Hi, I’m a beginner in Transformers huggingface.
I wonder How to i change the text embedding models in LayoutLMv2(original to KoBERT)
I knew there’s a processor for LayoutLMv2, LayoutXLM.
So, I think i need to change the text tokenizer for data loading, and change the text encoding weights (in Original LayoutLMv2 model) as KoBERT’s like below codes.
kobert_name = "monologg/kobert"
bert_model = BertModel.from_pretrained(kobert_name)
kobert_tokenizer = KoBertTokenizer.from_pretrained(kobert_name)
feature_extractor = LayoutLMv2FeatureExtractor(apply_ocr=False)
processor = LayoutLMv2Processor(feature_extractor, kobert_tokenizer) => Returned below error
# ValueError: Received a KoBertTokenizer for argument tokenizer, but a ('LayoutLMv2Tokenizer', 'LayoutLMv2TokenizerFast') was expected.

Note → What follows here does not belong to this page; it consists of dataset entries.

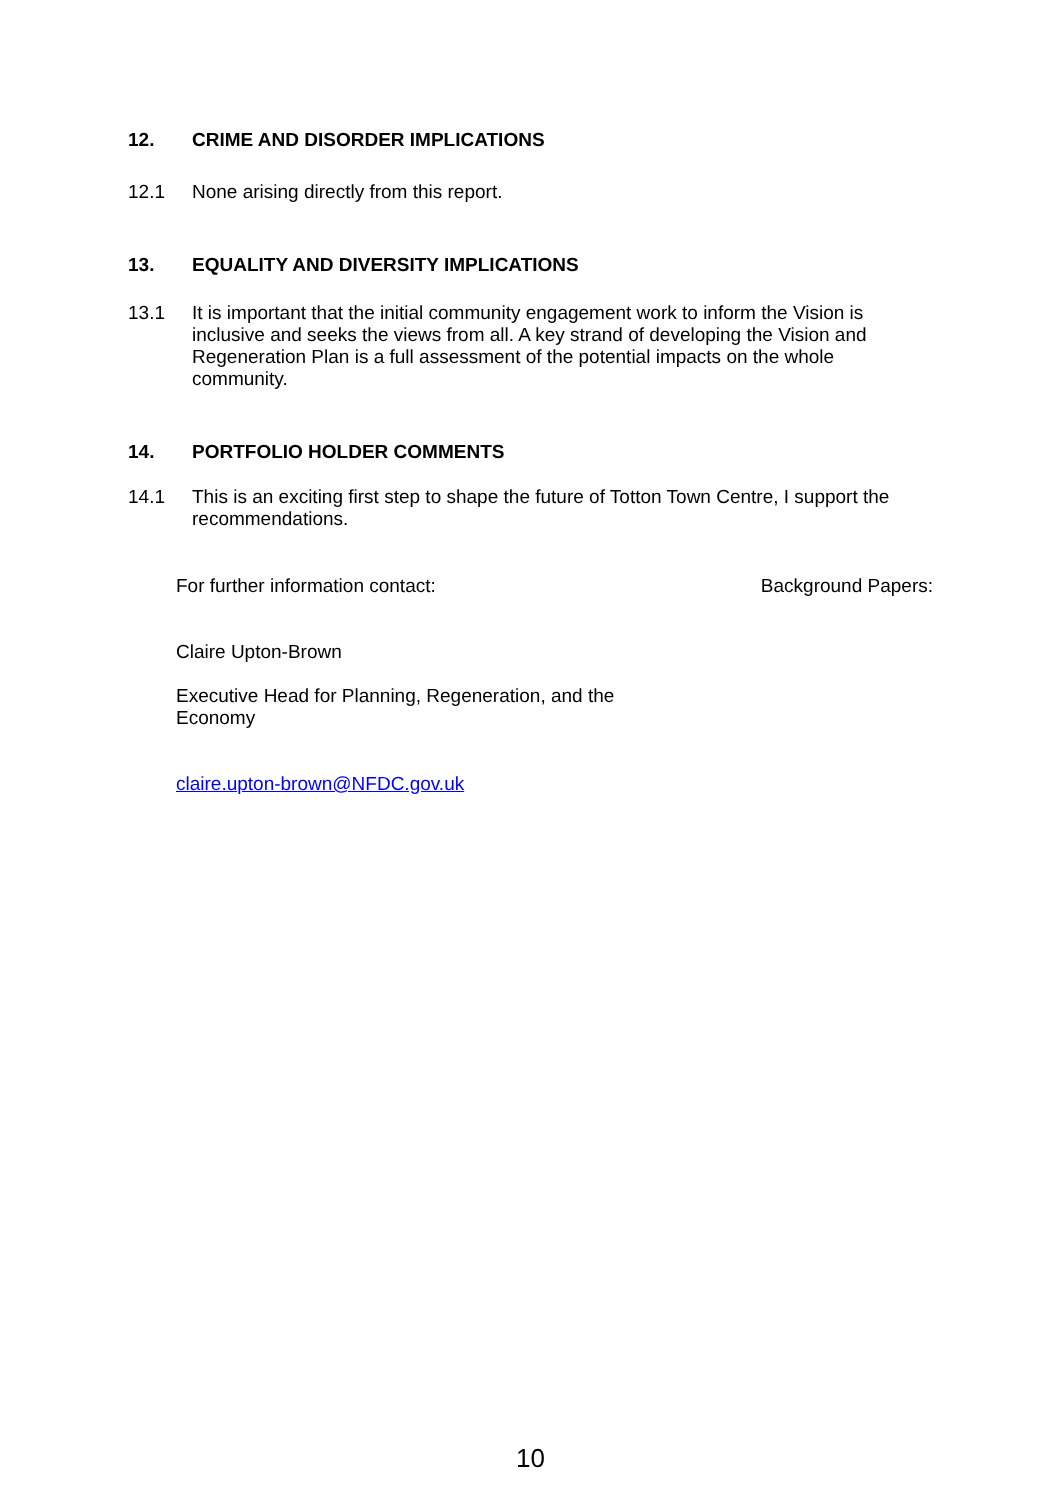12. CRIME AND DISORDER IMPLICATIONS
12.1 None arising directly from this report.
13. EQUALITY AND DIVERSITY IMPLICATIONS
13.1 It is important that the initial community engagement work to inform the Vision is inclusive and seeks the views from all. A key strand of developing the Vision and Regeneration Plan is a full assessment of the potential impacts on the whole community.
14. PORTFOLIO HOLDER COMMENTS
14.1 This is an exciting first step to shape the future of Totton Town Centre, I support the recommendations.
For further information contact: Background Papers:
Claire Upton-Brown
Executive Head for Planning, Regeneration, and the Economy
claire.upton-brown@NFDC.gov.uk
10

model = LayoutLMv2ForTokenClassification.from_pretrained("microsoft/layoutxlm-base", num_labels=len(labels))
# Need to exchange the layoutlmv2.embeddings. as kobert parameters(weights)
But I got error in processor defined part… I think the original LayoutLMv2Processor only define the originals
I’m using this code
What point should i modify for changing text embedding?
Please share any tips for beginner.